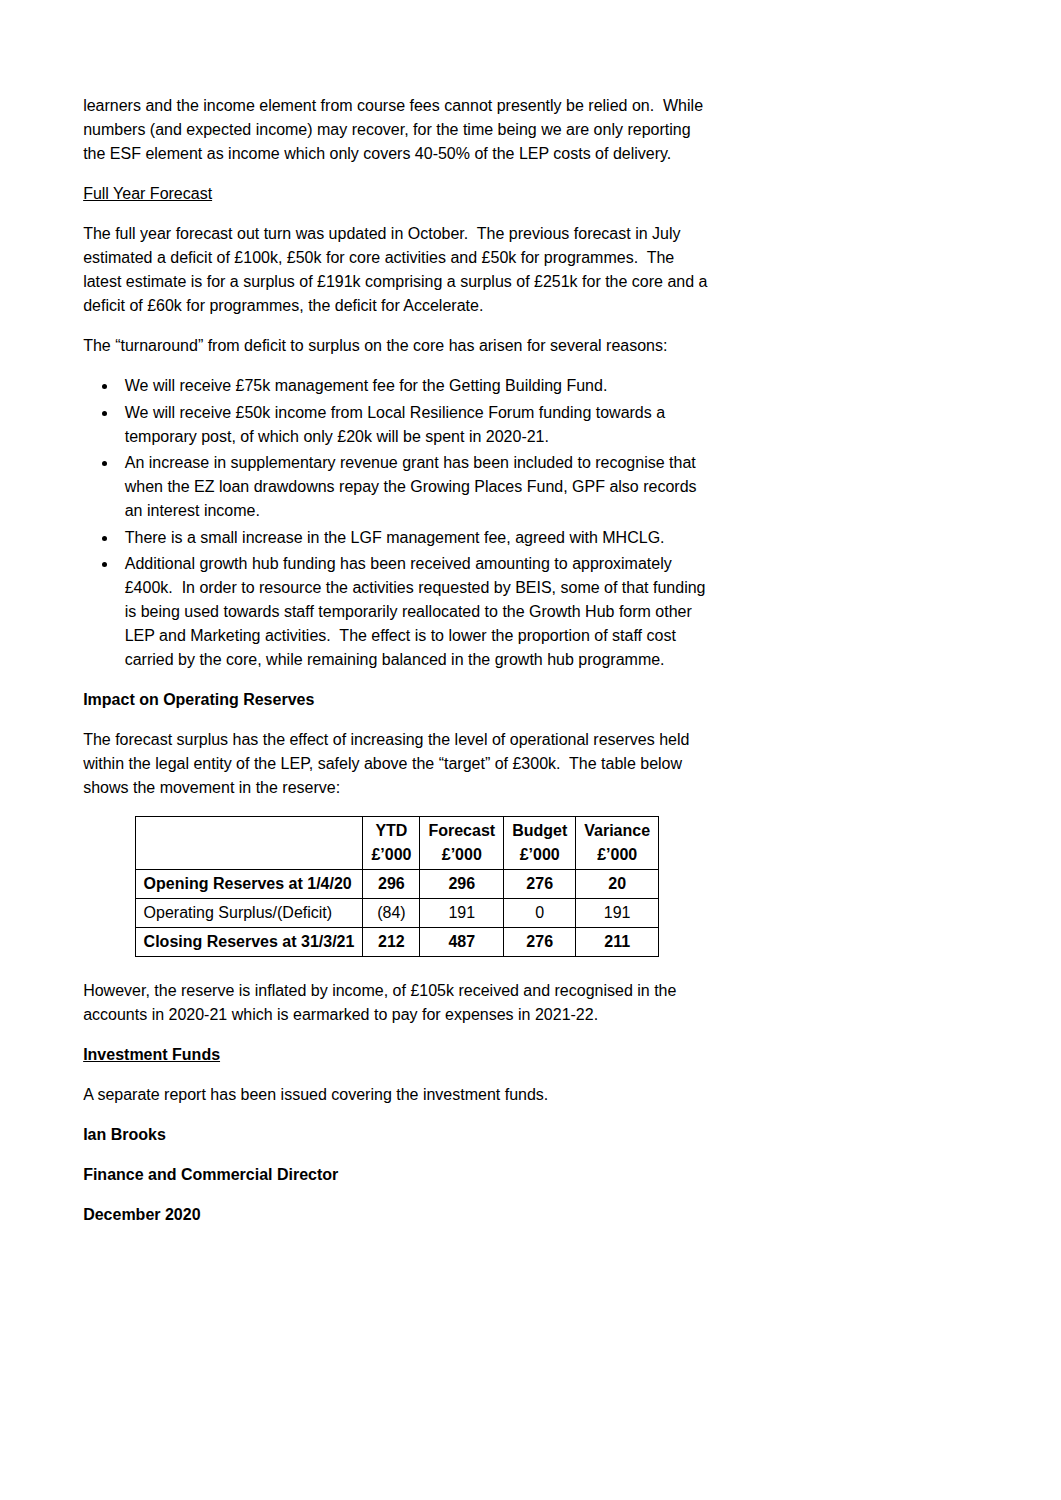learners and the income element from course fees cannot presently be relied on. While numbers (and expected income) may recover, for the time being we are only reporting the ESF element as income which only covers 40-50% of the LEP costs of delivery.
Full Year Forecast
The full year forecast out turn was updated in October. The previous forecast in July estimated a deficit of £100k, £50k for core activities and £50k for programmes. The latest estimate is for a surplus of £191k comprising a surplus of £251k for the core and a deficit of £60k for programmes, the deficit for Accelerate.
The “turnaround” from deficit to surplus on the core has arisen for several reasons:
We will receive £75k management fee for the Getting Building Fund.
We will receive £50k income from Local Resilience Forum funding towards a temporary post, of which only £20k will be spent in 2020-21.
An increase in supplementary revenue grant has been included to recognise that when the EZ loan drawdowns repay the Growing Places Fund, GPF also records an interest income.
There is a small increase in the LGF management fee, agreed with MHCLG.
Additional growth hub funding has been received amounting to approximately £400k. In order to resource the activities requested by BEIS, some of that funding is being used towards staff temporarily reallocated to the Growth Hub form other LEP and Marketing activities. The effect is to lower the proportion of staff cost carried by the core, while remaining balanced in the growth hub programme.
Impact on Operating Reserves
The forecast surplus has the effect of increasing the level of operational reserves held within the legal entity of the LEP, safely above the “target” of £300k. The table below shows the movement in the reserve:
| | YTD £’000 | Forecast £’000 | Budget £’000 | Variance £’000 |
| --- | --- | --- | --- | --- |
| Opening Reserves at 1/4/20 | 296 | 296 | 276 | 20 |
| Operating Surplus/(Deficit) | (84) | 191 | 0 | 191 |
| Closing Reserves at 31/3/21 | 212 | 487 | 276 | 211 |
However, the reserve is inflated by income, of £105k received and recognised in the accounts in 2020-21 which is earmarked to pay for expenses in 2021-22.
Investment Funds
A separate report has been issued covering the investment funds.
Ian Brooks
Finance and Commercial Director
December 2020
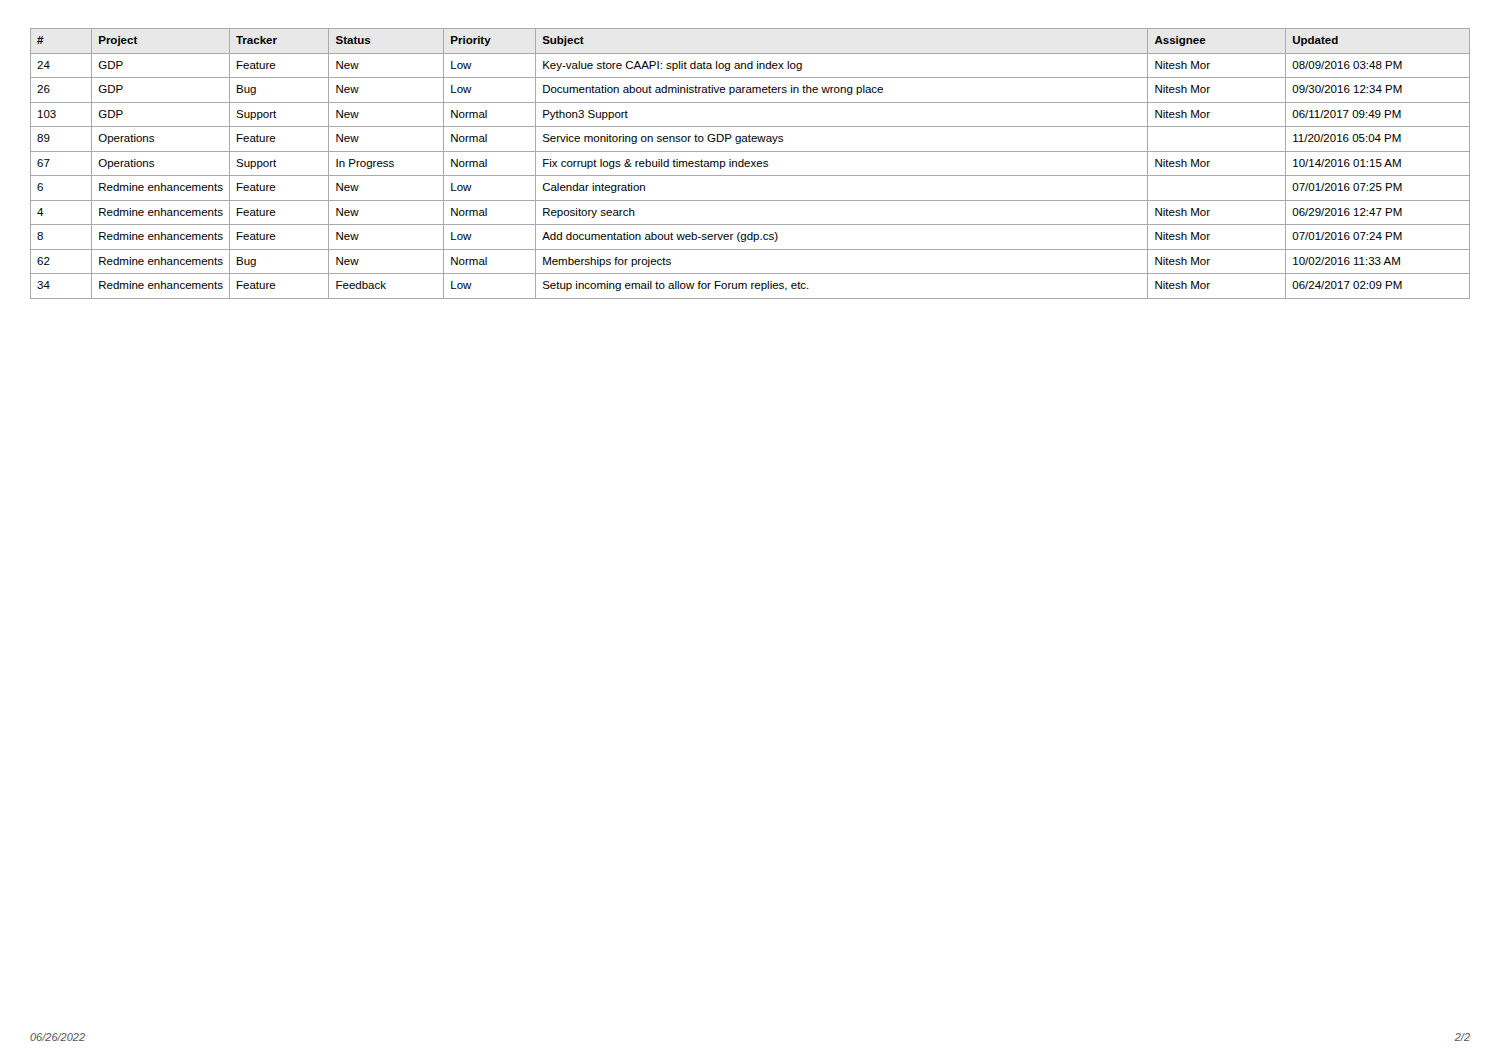| # | Project | Tracker | Status | Priority | Subject | Assignee | Updated |
| --- | --- | --- | --- | --- | --- | --- | --- |
| 24 | GDP | Feature | New | Low | Key-value store CAAPI: split data log and index log | Nitesh Mor | 08/09/2016 03:48 PM |
| 26 | GDP | Bug | New | Low | Documentation about administrative parameters in the wrong place | Nitesh Mor | 09/30/2016 12:34 PM |
| 103 | GDP | Support | New | Normal | Python3 Support | Nitesh Mor | 06/11/2017 09:49 PM |
| 89 | Operations | Feature | New | Normal | Service monitoring on sensor to GDP gateways | | 11/20/2016 05:04 PM |
| 67 | Operations | Support | In Progress | Normal | Fix corrupt logs & rebuild timestamp indexes | Nitesh Mor | 10/14/2016 01:15 AM |
| 6 | Redmine enhancements | Feature | New | Low | Calendar integration | | 07/01/2016 07:25 PM |
| 4 | Redmine enhancements | Feature | New | Normal | Repository search | Nitesh Mor | 06/29/2016 12:47 PM |
| 8 | Redmine enhancements | Feature | New | Low | Add documentation about web-server (gdp.cs) | Nitesh Mor | 07/01/2016 07:24 PM |
| 62 | Redmine enhancements | Bug | New | Normal | Memberships for projects | Nitesh Mor | 10/02/2016 11:33 AM |
| 34 | Redmine enhancements | Feature | Feedback | Low | Setup incoming email to allow for Forum replies, etc. | Nitesh Mor | 06/24/2017 02:09 PM |
06/26/2022 2/2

▶ WHAT YOU HAVE TO DO
Which of the lines above carry the string "Forum"? Pick them out and copy them.

▶ YOUR SOLUTION
We will receive £50k income from Local Resilience Forum funding towards a temporary post, of which only £20k will be spent in 2020-21.
| 34 | Redmine enhancements | Feature | Feedback | Low | Setup incoming email to allow for Forum replies, etc. | Nitesh Mor | 06/24/2017 02:09 PM |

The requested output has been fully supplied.